Sur le terrain, les prix bord champ observés au 27 janvier s’établissent autour de 1 800 FCFA/kg pour le café et oscillent entre 1 500 et 1 800 FCFA/kg pour le cacao. Si le café reste au-dessus du seuil indicatif, le cacao demeure sous pression. Toutefois, au regard des coûts de production estimés à 550 FCFA/kg pour le café et 650 FCFA/kg pour le cacao, les niveaux actuels ne pénalisent pas encore les producteurs.
Appel à la concertation et à la solidarité
Prenant la parole, Enselme Gouthon, secrétaire général du CCFCC, a insisté sur la nécessité d’une meilleure organisation collective. « Nous consommons peu ce que nous produisons et nous subissons la loi de marchés que nous ne contrôlons pas. Tant que les pays producteurs ne seront pas solidaires, ils resteront vulnérables », a-t-il déclaré. La volatilité observée depuis 2024 a entraîné des stocks importants, estimés à plus de 1 500 tonnes, et des tensions sur la trésorerie des acteurs. Selon lui, la sortie de crise passera par la concertation entre producteurs, acheteurs, exportateurs et transformateurs.
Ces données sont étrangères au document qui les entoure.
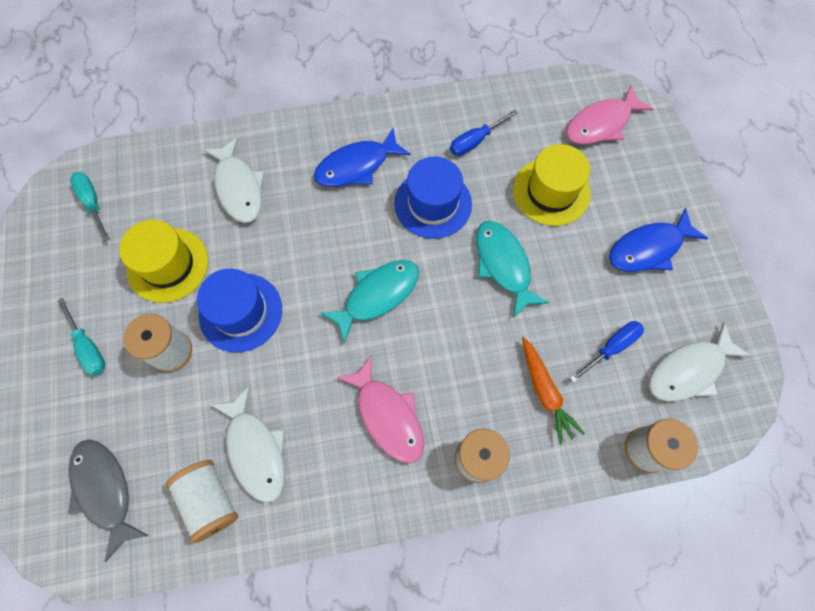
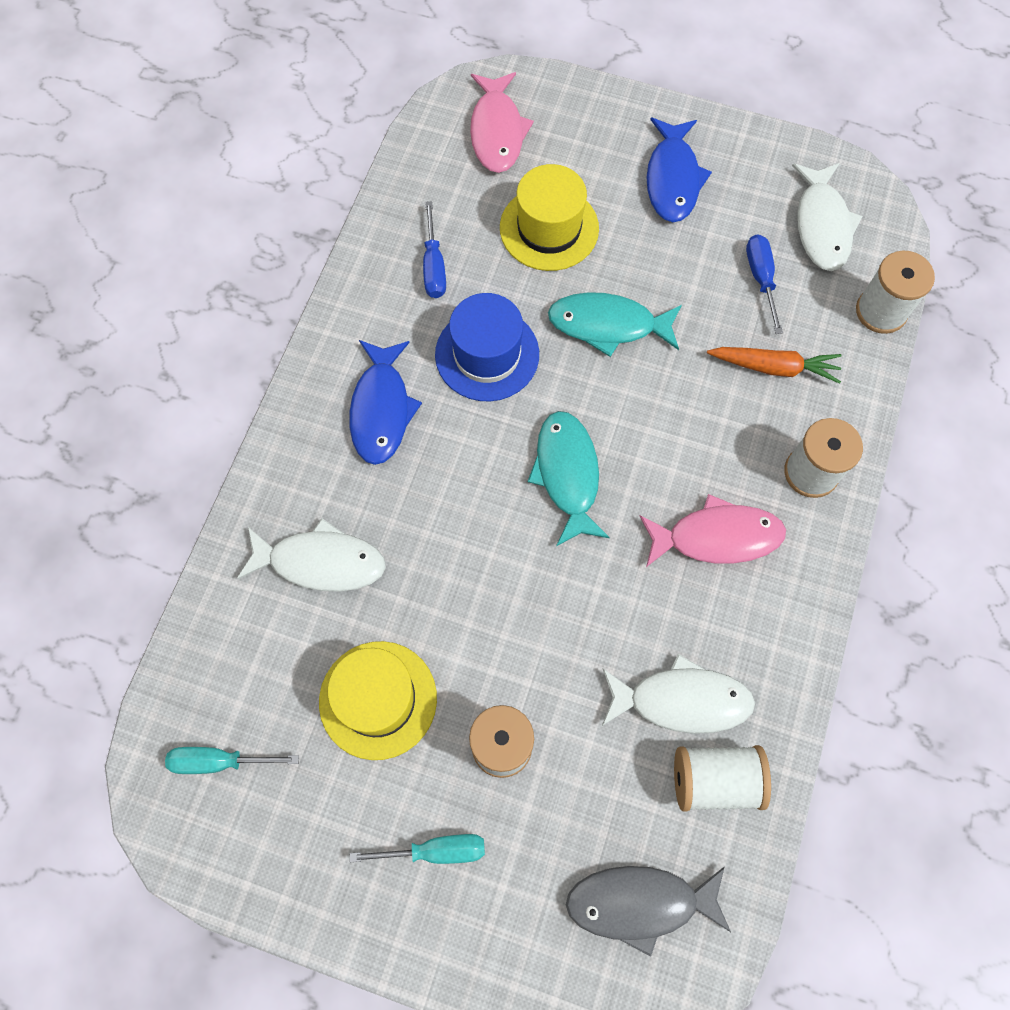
camera: 60 degrees left, 0 degrees up
blue hat [197,268,282,353] -> none

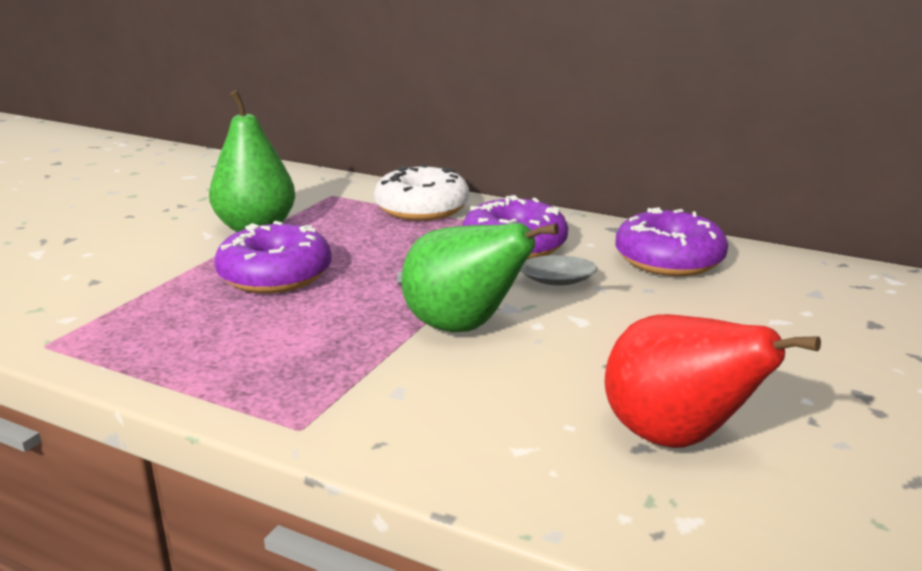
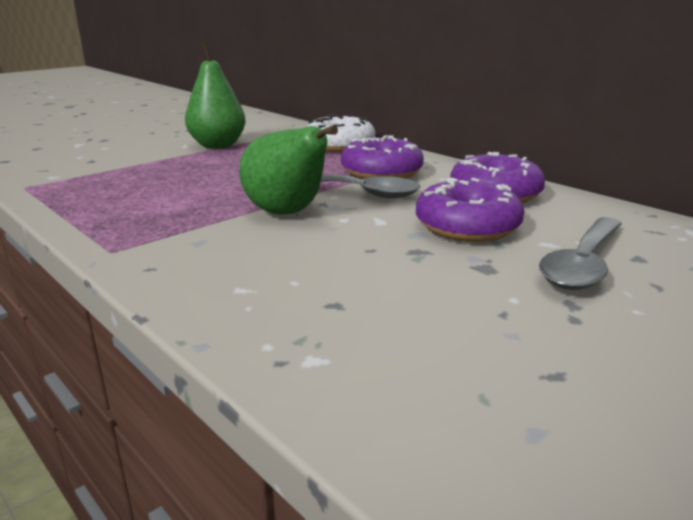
camera: 20 degrees right, 0 degrees up
purple donut [215,221,331,293] -> purple donut moved to [416,178,524,242]
red pear [605,314,821,448] -> none
none -> grey spoon [539,217,622,290]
Transformation locale et consommation nationale
La rencontre a enfin mis en avant l’importance de la transformation locale et de la promotion de la consommation nationale, en ligne avec les politiques publiques togolaises de soutien au « consommer local ». Le Togo dispose déjà d’unités de transformation reconnues pour la qualité de leurs produits. Le CCFCC a réaffirmé son engagement à accompagner les acteurs à travers la diffusion de données de marché, le renforcement des capacités et la mise en œuvre de stratégies de commercialisation plus efficaces, conformément à l’Axe 3 des Plans de développement des filières café et cacao adoptés en octobre 2024.